Stopping Marine Le Pen From Running Is a Bad Idea
Marine Le Pen has been banned from running for office for five years. The sentence applies the law as written, but it turns her embezzlement conviction into a propaganda coup for her party.

Marine Le Pen arriving at the courtroom for her embezzlement case on March 31, 2025, in Paris, France. (Tom Nicholson / Getty Images)
Marine Le Pen leads a party that was founded by Holocaust deniers and former Nazi-collaborators. It speaks of French people of immigrant background as second-class citizens and routinely calls for foreign-born criminals to be expelled from France. It has a long history of damning the presence of fraudsters and convicts in French political life. Le Pen has herself launched legal action to political ends. Her party’s claim, today, to be victim of a weaponized justice system is the height of hypocrisy and double-standards.
Even knowing all these things, it’s probable that the ban on Marine Le Pen running for office will backfire.
The Paris court ruling on Monday, with a sentence applied immediately, means that she cannot stand for election or hold office for five years.
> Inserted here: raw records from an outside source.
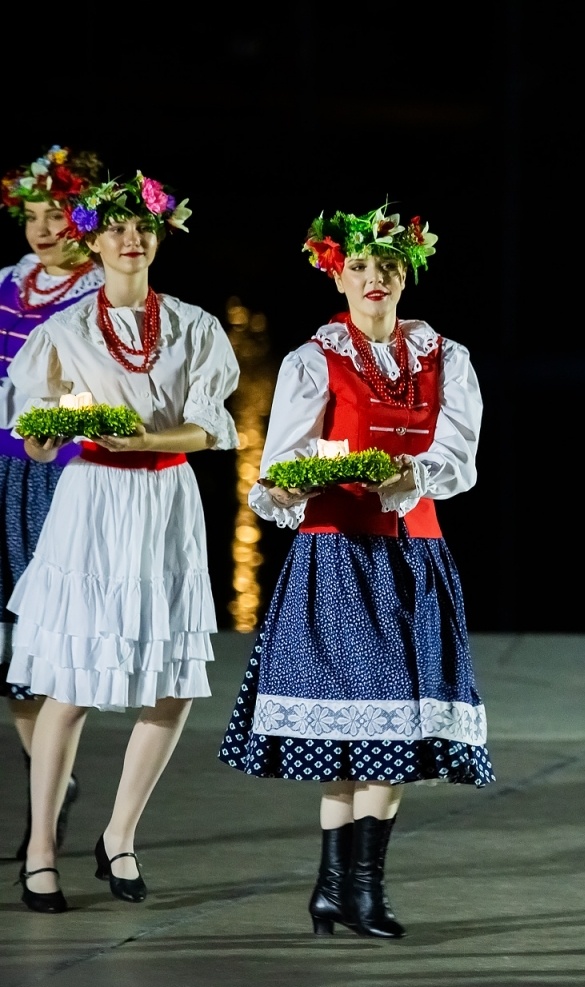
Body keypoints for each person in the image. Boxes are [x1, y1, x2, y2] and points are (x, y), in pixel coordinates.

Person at [218, 207, 489, 938]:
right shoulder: (314, 360)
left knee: (391, 726)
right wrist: (288, 488)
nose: (375, 278)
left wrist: (409, 475)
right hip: (337, 554)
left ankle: (347, 890)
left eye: (388, 267)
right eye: (360, 267)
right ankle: (348, 890)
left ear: (406, 276)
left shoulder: (445, 358)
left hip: (414, 555)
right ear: (337, 276)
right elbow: (283, 465)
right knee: (353, 727)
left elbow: (458, 461)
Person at [11, 173, 236, 914]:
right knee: (70, 681)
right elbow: (37, 438)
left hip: (165, 500)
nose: (131, 239)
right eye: (116, 228)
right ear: (94, 242)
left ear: (160, 236)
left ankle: (121, 834)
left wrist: (143, 439)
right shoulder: (66, 331)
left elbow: (209, 429)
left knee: (173, 684)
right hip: (93, 502)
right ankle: (41, 850)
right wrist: (49, 434)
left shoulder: (195, 327)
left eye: (143, 227)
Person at [0, 146, 104, 862]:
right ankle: (50, 781)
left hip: (65, 473)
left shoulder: (99, 294)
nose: (42, 229)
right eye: (32, 216)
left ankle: (51, 780)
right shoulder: (8, 284)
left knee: (53, 636)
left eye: (57, 215)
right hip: (4, 470)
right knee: (10, 645)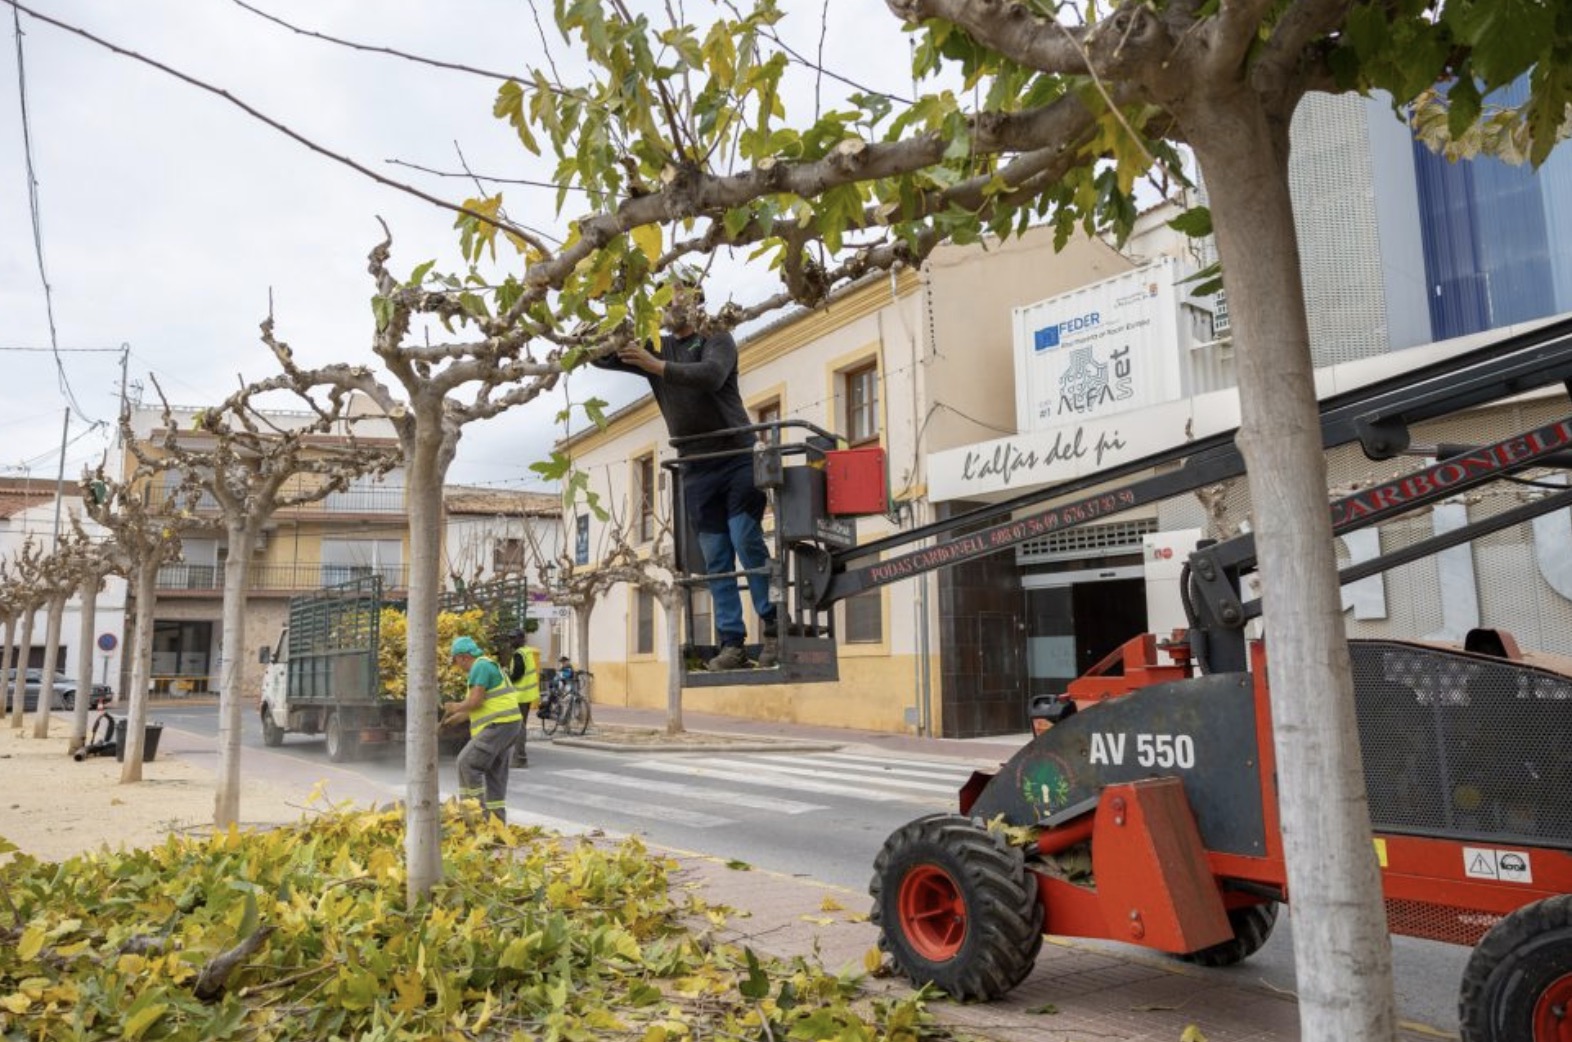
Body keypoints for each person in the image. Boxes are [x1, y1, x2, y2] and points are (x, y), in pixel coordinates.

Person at [595, 273, 778, 670]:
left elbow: (711, 375)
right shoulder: (655, 347)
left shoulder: (716, 337)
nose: (665, 302)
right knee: (715, 557)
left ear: (695, 299)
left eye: (673, 294)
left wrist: (655, 365)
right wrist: (611, 301)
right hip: (696, 467)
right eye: (660, 297)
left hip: (736, 457)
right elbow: (600, 355)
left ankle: (775, 627)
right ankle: (732, 642)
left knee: (745, 539)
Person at [440, 636, 522, 823]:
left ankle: (476, 817)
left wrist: (455, 706)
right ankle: (497, 825)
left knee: (466, 763)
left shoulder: (480, 666)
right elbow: (478, 707)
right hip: (508, 725)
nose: (458, 666)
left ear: (462, 657)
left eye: (457, 661)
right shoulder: (486, 666)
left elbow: (474, 701)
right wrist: (453, 721)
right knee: (495, 774)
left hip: (499, 725)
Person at [505, 631, 541, 767]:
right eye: (510, 638)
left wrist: (507, 676)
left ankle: (520, 758)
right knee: (521, 726)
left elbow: (518, 674)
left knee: (519, 727)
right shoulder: (527, 652)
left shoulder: (519, 654)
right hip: (527, 695)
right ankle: (519, 757)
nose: (511, 641)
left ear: (521, 639)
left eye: (513, 638)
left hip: (520, 696)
A reform introduced in 2016 made this an obligatory sentencing requirement for political embezzlement convictions of this kind. Le Pen’s defenders — like her Rassemblement National party’s president, Jordan Bardella — claim that this is an assault by “elites” on democracy itself. A string of right-wing personalities have sought to portray this as a government attack on the main opposition party. This claim is overstated, not least considering that the legal process started fully a decade ago.